I had submerged it in hot water, in the hopes of expanding the lid so that it would come off. I tried twisting it with rubber bands for extra grip (usually works). Did it until my hand hurt (RSI) and still the lid wouldn't budge. This morning I even borrowed a lighter and heated the lid; to no avail. I almost smashed the lid against the wall so that it would open - I was THAT frustrated.

Until the simplest solution presented itself - I took a knife and jimmied the lid. With a woosh, air was sucked into the jar, releasing the vacuum stranglehold on the lid. It opened at the slightest twist. Yeay!

Problem solved. The world is green again.... Such is my life.... I need a husband :P

Sunday, January 01, 2012

Addicted much?

In a strange turn of events, I actually watched an awards show spoken in a tongue I do not speak. All I understand are 'Sarang he" and "Gamsahabnida", homonim, abudje and Ojakgyo. But it was enough because my sister & I combined recognised a number of the stars, and the names of the dramas. The rest, such as the actual categories, we simply made up.

Example: Oh, this must be the best evil warlord category. Or the makcik2 category. Or bitchiest woman.

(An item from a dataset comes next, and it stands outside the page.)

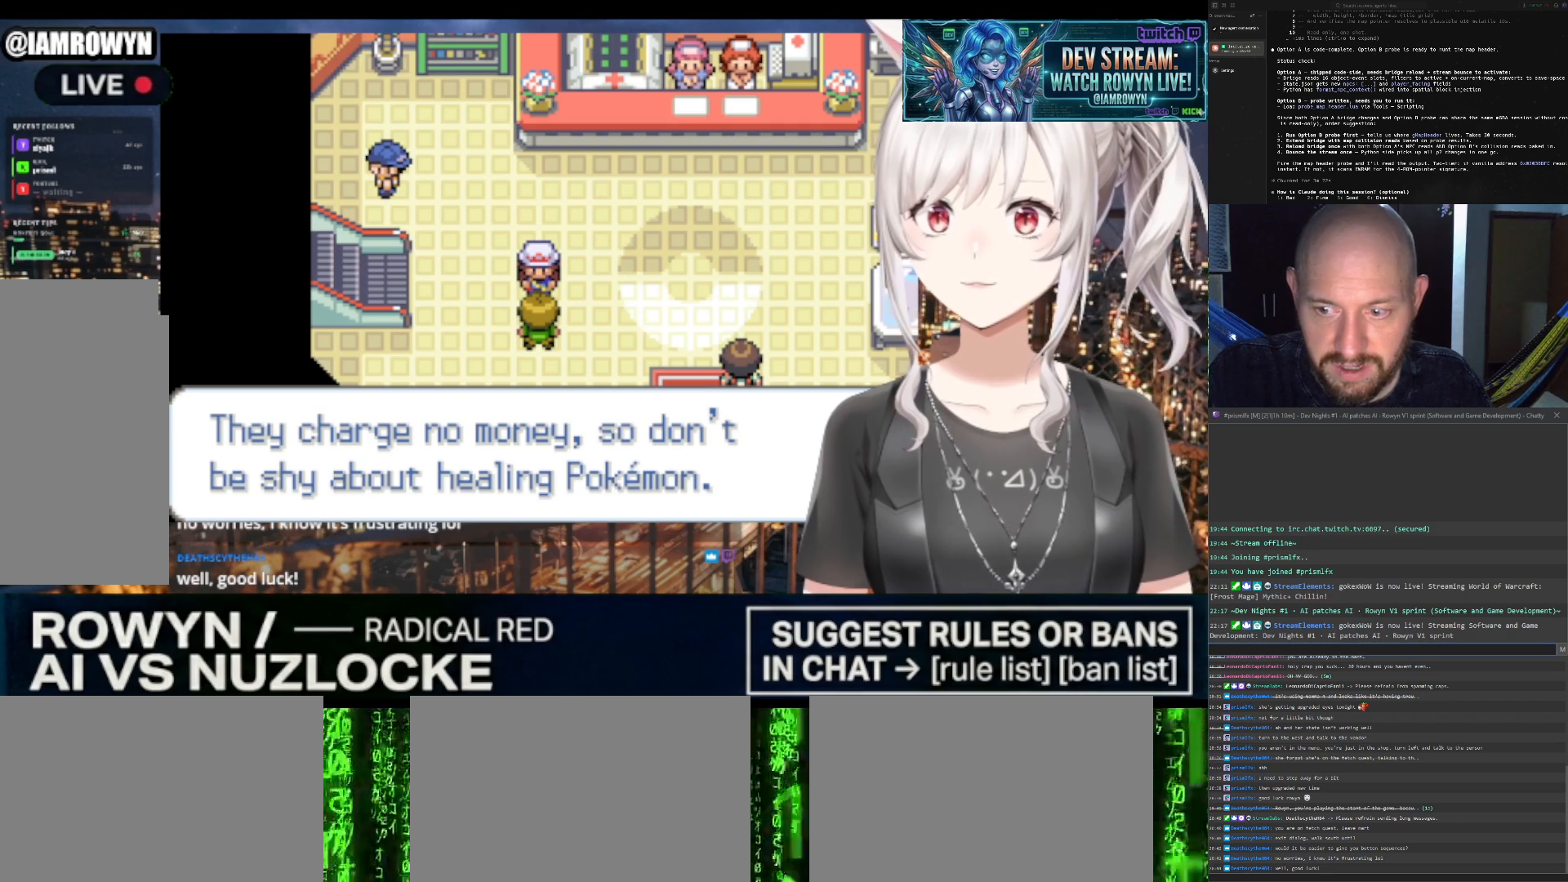
{"buttons": ["A"], "events": []}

Despite the noise from my apartment courtyard where some event or other was taking place, I understood enough to enjoy the event. Joo Won cried a little when he made his acceptance speech. I have no idea why... I was chuffed to see Ojakgyo Brothers win quite a number of awards. I'm not sure what they were for, but as long as they win, I'm happy.

The Ojakgyo wins were:
Joo Won for one of the best dudes/ cutest guy? Hell, what do I know. There were 3 winners. Wish someone could explain it to me.

Uwee for (I assume) best female actress (there were 2 winners)

Mama Hwang for (we assume) best leading actress, senior category. Man, she's so pretty despite her age!

Guy who plays Hwang Tae Sik - donno why - guy who cries the most or more realistically?

Ryu Soo Young and Choi Jung Yoon - cutest couple? I love these guys...


Boy who plays Gun Suk - best child actor (male)


One lady won lots of bouquets - she could be the producer, director or scriptwriter. I have no clue. 


Strange. I won't even watch the Malaysian awards show, but I sit down for this? Pakai ilmu apa org Korea ni ek??